* Document excerpt *
Great Expectations

Recently, I walked past a group of young hip-hop boys sitting on a stoop, and one of them called out, “Hey, baby, you look good in that dress.” A pause. “But the shoes are all wrong.” As citizens of the mecca of marketing, we New Yorkers understand – above all else – what goes with what. And, where dating is concerned, who goes with whom.

There have always been reasons quite apart from love to choose a long-term partner: keeping the bloodlines pure, ensuring suitable heirs for property, and whelping more farmhands. In New York, it’s more about how a mate enhances one’s image – as much in others’ eyes as in our own. People of this city have obscenely advanced cultural radar – feed in data about where people live, what they wear, and how they get to work, and the socially attuned New Yorker can tell you what they do for a living, where they went to school, and what they eat for breakfast. In such a status-conscious milieu, the best mate is one who shows the world that you indeed “have it all.”

* Data listing *
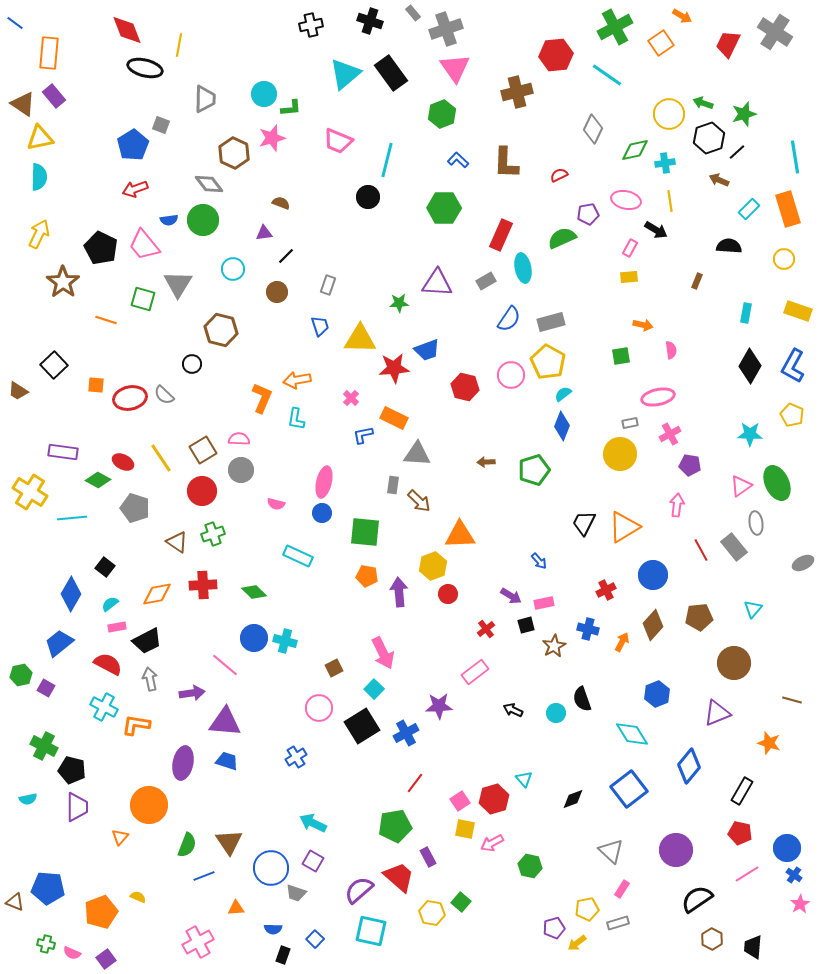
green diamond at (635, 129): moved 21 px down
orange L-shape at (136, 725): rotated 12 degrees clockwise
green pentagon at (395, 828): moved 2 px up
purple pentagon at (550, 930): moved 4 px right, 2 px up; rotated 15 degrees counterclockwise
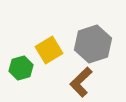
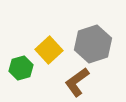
yellow square: rotated 12 degrees counterclockwise
brown L-shape: moved 4 px left; rotated 8 degrees clockwise
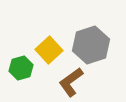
gray hexagon: moved 2 px left, 1 px down
brown L-shape: moved 6 px left
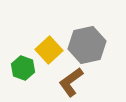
gray hexagon: moved 4 px left; rotated 6 degrees clockwise
green hexagon: moved 2 px right; rotated 25 degrees counterclockwise
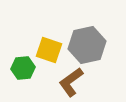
yellow square: rotated 28 degrees counterclockwise
green hexagon: rotated 25 degrees counterclockwise
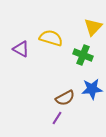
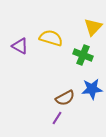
purple triangle: moved 1 px left, 3 px up
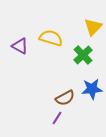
green cross: rotated 24 degrees clockwise
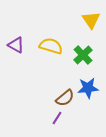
yellow triangle: moved 2 px left, 7 px up; rotated 18 degrees counterclockwise
yellow semicircle: moved 8 px down
purple triangle: moved 4 px left, 1 px up
blue star: moved 4 px left, 1 px up
brown semicircle: rotated 12 degrees counterclockwise
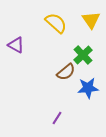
yellow semicircle: moved 5 px right, 23 px up; rotated 25 degrees clockwise
brown semicircle: moved 1 px right, 26 px up
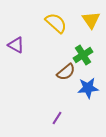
green cross: rotated 12 degrees clockwise
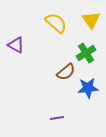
green cross: moved 3 px right, 2 px up
purple line: rotated 48 degrees clockwise
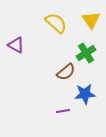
blue star: moved 3 px left, 6 px down
purple line: moved 6 px right, 7 px up
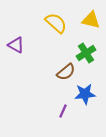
yellow triangle: rotated 42 degrees counterclockwise
purple line: rotated 56 degrees counterclockwise
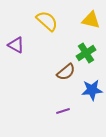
yellow semicircle: moved 9 px left, 2 px up
blue star: moved 7 px right, 4 px up
purple line: rotated 48 degrees clockwise
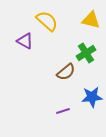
purple triangle: moved 9 px right, 4 px up
blue star: moved 7 px down
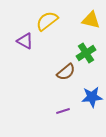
yellow semicircle: rotated 80 degrees counterclockwise
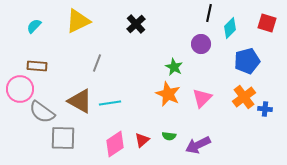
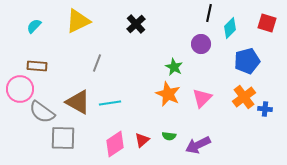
brown triangle: moved 2 px left, 1 px down
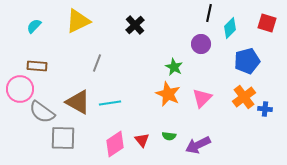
black cross: moved 1 px left, 1 px down
red triangle: rotated 28 degrees counterclockwise
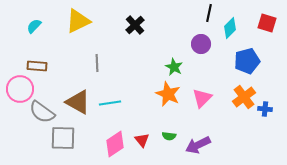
gray line: rotated 24 degrees counterclockwise
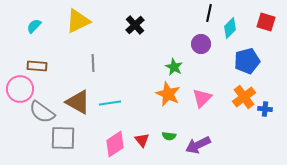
red square: moved 1 px left, 1 px up
gray line: moved 4 px left
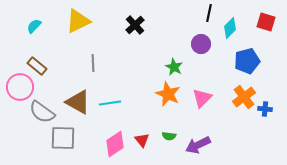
brown rectangle: rotated 36 degrees clockwise
pink circle: moved 2 px up
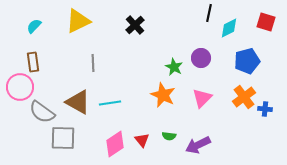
cyan diamond: moved 1 px left; rotated 20 degrees clockwise
purple circle: moved 14 px down
brown rectangle: moved 4 px left, 4 px up; rotated 42 degrees clockwise
orange star: moved 5 px left, 1 px down
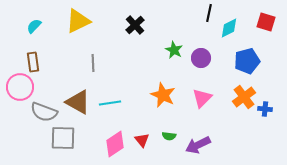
green star: moved 17 px up
gray semicircle: moved 2 px right; rotated 16 degrees counterclockwise
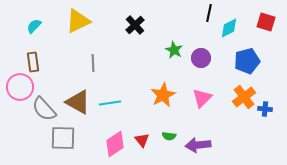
orange star: rotated 20 degrees clockwise
gray semicircle: moved 3 px up; rotated 28 degrees clockwise
purple arrow: rotated 20 degrees clockwise
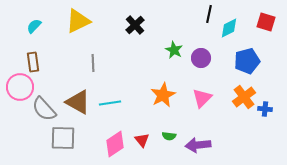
black line: moved 1 px down
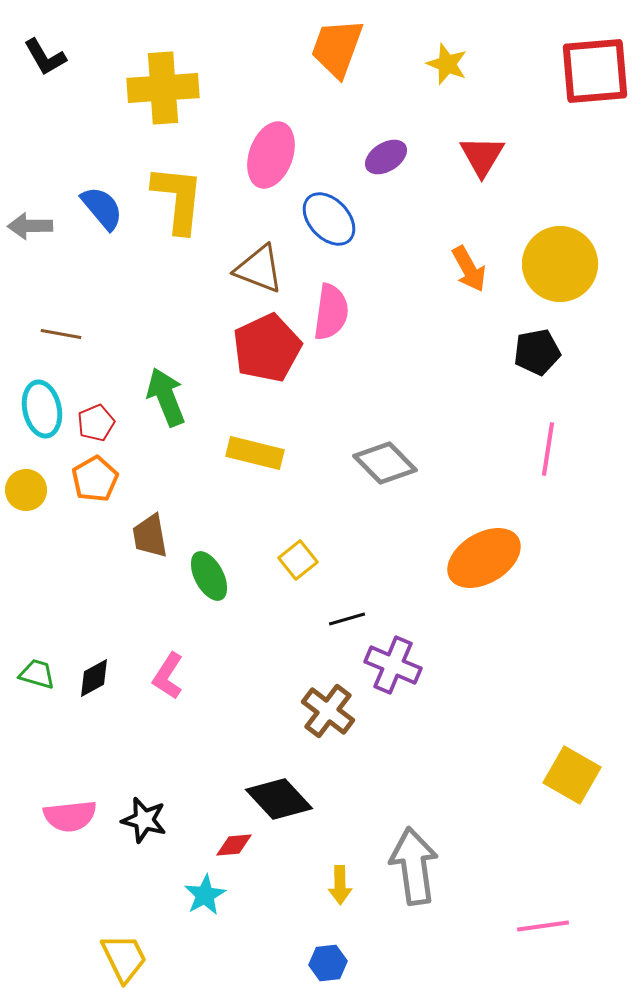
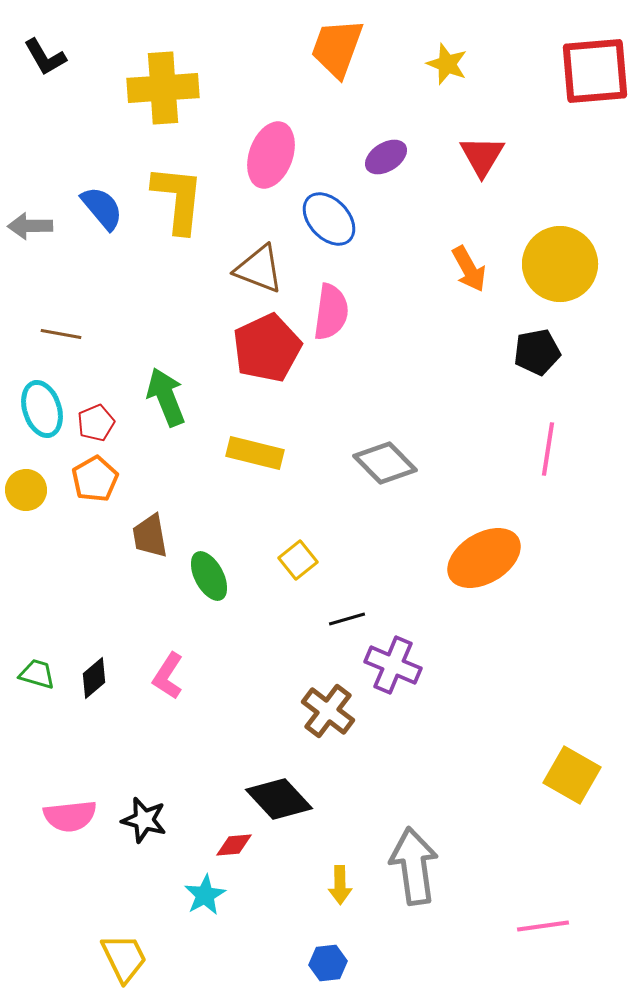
cyan ellipse at (42, 409): rotated 6 degrees counterclockwise
black diamond at (94, 678): rotated 12 degrees counterclockwise
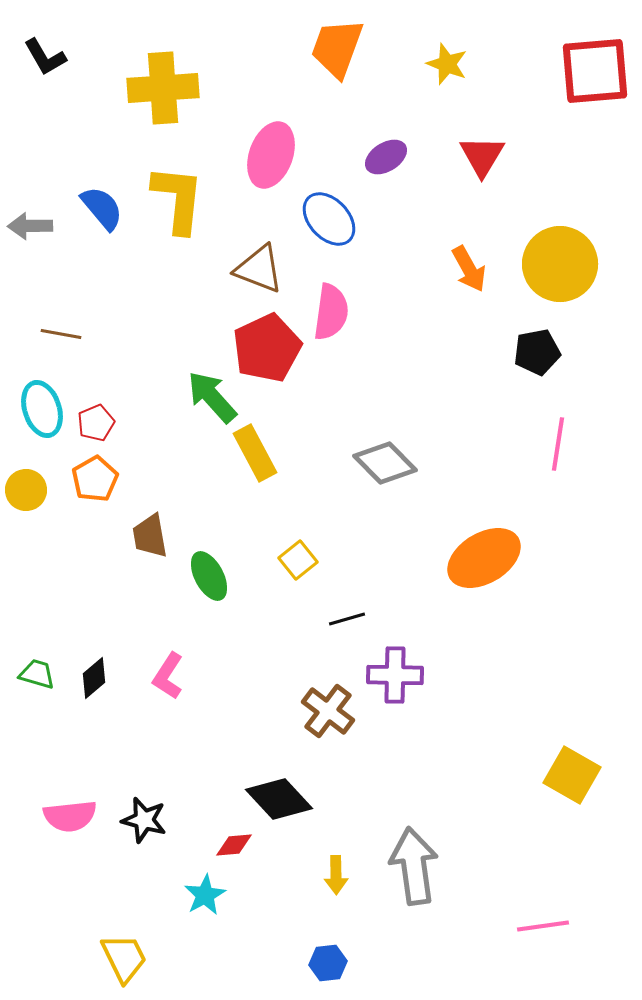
green arrow at (166, 397): moved 46 px right; rotated 20 degrees counterclockwise
pink line at (548, 449): moved 10 px right, 5 px up
yellow rectangle at (255, 453): rotated 48 degrees clockwise
purple cross at (393, 665): moved 2 px right, 10 px down; rotated 22 degrees counterclockwise
yellow arrow at (340, 885): moved 4 px left, 10 px up
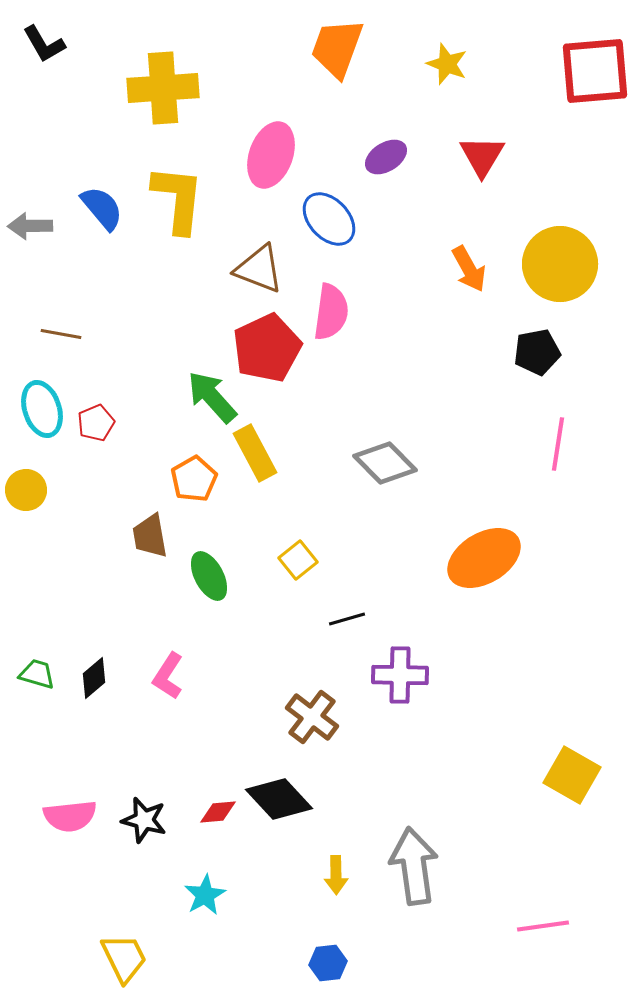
black L-shape at (45, 57): moved 1 px left, 13 px up
orange pentagon at (95, 479): moved 99 px right
purple cross at (395, 675): moved 5 px right
brown cross at (328, 711): moved 16 px left, 6 px down
red diamond at (234, 845): moved 16 px left, 33 px up
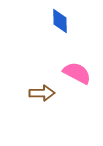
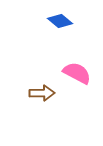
blue diamond: rotated 50 degrees counterclockwise
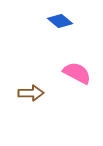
brown arrow: moved 11 px left
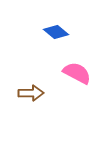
blue diamond: moved 4 px left, 11 px down
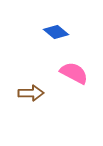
pink semicircle: moved 3 px left
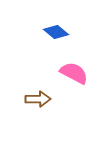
brown arrow: moved 7 px right, 6 px down
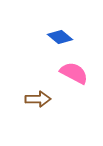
blue diamond: moved 4 px right, 5 px down
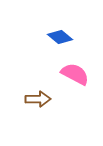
pink semicircle: moved 1 px right, 1 px down
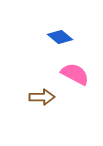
brown arrow: moved 4 px right, 2 px up
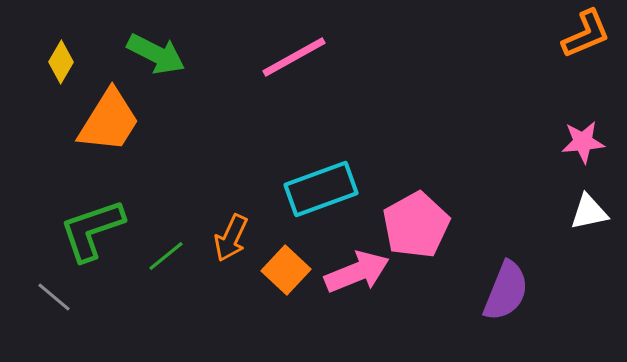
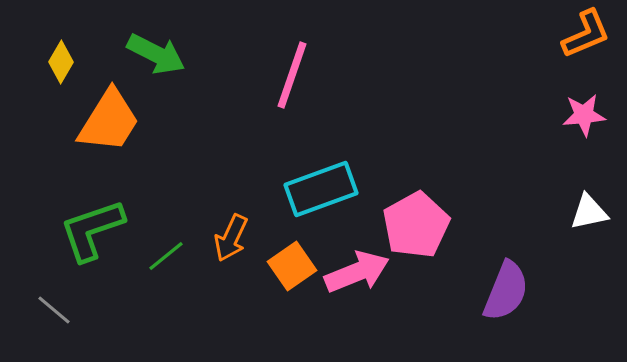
pink line: moved 2 px left, 18 px down; rotated 42 degrees counterclockwise
pink star: moved 1 px right, 27 px up
orange square: moved 6 px right, 4 px up; rotated 12 degrees clockwise
gray line: moved 13 px down
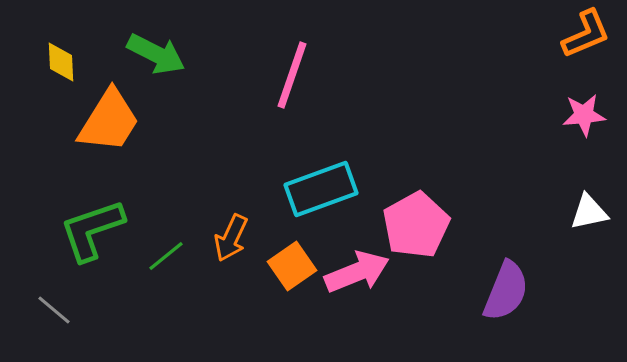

* What is expected *
Answer these questions about the "Great Expectations" text on dating in New York:
1. What did the young man on the stoop say was wrong with the outfit?
2. What three reasons apart from love for choosing a long-term partner does the text list?
3. According to the text, what does the best mate show the world?

* Response to this exercise *
1. The shoes.
2. Keeping the bloodlines pure, ensuring suitable heirs for property, and whelping more farmhands.
3. That you indeed "have it all."